ずがん、と殴打音が空気を震わせ、衝撃波さえ走った。頭部を覆っていた厚い甲殻が鼻先から砕ける。
もはやジャル・ヘディは顔面を潰されて半死半生だ。だがそれだけでは終わらない。意識が混濁し、噛み合わさった顎が緩んだ隙間にリーゼロッテが腕を突っ込む。上顎に手をかけ、そして下顎に片脚を乗せる。
そのまま、上下に引き裂いた。
薄紙を破るように容易く、肉と骨を引き剥がす。口から、上顎と下顎の境目を裂いていくように。頭から尻尾まで。一気に。一瞬で。
ぼたぼたと血が滴る。リーゼロッテは返り血を浴びて真っ赤に染まりながら2つ裂きにしたジャル・ヘディを放り捨てる。まさに破壊者と呼ぶにふさわしい。
「……こわ……」
「褒めんな、照れるだろ」
コウヤの呟きをしれっと言ってのける。
自慢気に軽口を叩くリーゼロッテからは返り血が消えている。あれだけ浴びたはずなのに。
これもまた完全帰還者の持つ自己修復能力なのだろう。
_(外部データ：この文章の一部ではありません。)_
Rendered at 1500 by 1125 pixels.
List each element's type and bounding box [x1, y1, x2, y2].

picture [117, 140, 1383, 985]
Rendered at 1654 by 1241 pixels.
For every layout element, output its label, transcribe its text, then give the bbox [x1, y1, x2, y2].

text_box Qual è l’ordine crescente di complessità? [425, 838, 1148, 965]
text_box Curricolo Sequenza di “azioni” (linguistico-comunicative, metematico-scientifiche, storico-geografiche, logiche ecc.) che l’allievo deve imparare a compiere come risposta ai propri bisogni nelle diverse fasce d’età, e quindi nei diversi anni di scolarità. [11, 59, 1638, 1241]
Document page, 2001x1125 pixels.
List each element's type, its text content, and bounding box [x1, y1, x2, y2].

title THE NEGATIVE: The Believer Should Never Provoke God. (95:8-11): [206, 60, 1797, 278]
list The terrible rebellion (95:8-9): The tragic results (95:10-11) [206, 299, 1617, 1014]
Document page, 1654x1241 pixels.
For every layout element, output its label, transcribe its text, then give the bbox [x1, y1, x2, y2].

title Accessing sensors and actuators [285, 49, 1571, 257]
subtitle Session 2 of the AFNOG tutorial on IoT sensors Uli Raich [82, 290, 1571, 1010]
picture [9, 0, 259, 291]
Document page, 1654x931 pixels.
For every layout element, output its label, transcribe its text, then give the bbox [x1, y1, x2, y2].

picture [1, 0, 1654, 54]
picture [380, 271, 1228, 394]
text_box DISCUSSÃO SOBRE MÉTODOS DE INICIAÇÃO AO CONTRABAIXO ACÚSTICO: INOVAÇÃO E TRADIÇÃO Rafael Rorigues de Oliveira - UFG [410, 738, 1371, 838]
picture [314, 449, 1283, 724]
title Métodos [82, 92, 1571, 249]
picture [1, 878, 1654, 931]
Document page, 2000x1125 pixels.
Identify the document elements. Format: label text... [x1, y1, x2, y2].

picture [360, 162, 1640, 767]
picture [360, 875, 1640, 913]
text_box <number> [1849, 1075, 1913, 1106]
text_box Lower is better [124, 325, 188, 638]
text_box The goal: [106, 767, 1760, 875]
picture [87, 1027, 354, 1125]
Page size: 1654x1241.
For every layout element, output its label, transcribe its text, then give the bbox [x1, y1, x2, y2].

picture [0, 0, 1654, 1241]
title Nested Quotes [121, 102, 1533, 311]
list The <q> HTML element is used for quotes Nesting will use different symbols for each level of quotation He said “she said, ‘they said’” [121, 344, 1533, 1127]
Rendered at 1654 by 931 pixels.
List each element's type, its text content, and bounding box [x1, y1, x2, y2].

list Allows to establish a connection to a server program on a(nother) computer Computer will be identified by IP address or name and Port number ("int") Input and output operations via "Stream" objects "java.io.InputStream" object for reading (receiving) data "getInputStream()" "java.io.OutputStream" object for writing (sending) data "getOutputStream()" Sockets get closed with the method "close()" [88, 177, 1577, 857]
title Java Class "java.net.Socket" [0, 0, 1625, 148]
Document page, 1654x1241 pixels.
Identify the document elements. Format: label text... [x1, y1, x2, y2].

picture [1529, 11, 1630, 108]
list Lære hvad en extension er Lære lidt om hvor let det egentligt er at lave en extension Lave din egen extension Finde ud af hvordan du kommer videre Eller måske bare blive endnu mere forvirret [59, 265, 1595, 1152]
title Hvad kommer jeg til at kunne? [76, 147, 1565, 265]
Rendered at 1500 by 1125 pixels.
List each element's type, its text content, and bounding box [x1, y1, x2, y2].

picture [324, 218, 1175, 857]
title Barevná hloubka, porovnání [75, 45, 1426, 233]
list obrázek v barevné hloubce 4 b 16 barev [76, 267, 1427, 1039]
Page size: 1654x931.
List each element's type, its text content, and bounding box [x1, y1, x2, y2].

『こう』と認識している形から外れたものである返り血は修正され消えたということだ。
「……って、そうじゃない。リーゼロッテ、左脚は?」
「あ? 大丈夫だよ」
「そうじゃなくて」
即座に再生することではなく。肉体でなく精神の話だ。
さっきリーゼロッテが言っていたことを反芻すると、感覚はヒトと同じだという。それはつまり、毒を与えられれば苦しいし傷を負えば痛いし病に侵されれば辛いということだ。
足の切断などという激痛を負って平気なのか。平然としているが、それは装っているのではないのか。コウヤが心配しているのはそこだ。
「ん? あぁ、クソ痛ぇよ」
だからこそ怒りを込めて2つ裂きにしたのだから。
大丈夫だ。痛みは慣れている。痛い痛いと泣きわめいて悶えないだけで。
もっと痛くて苦しいことがあるということを、リーゼロッテは知っている。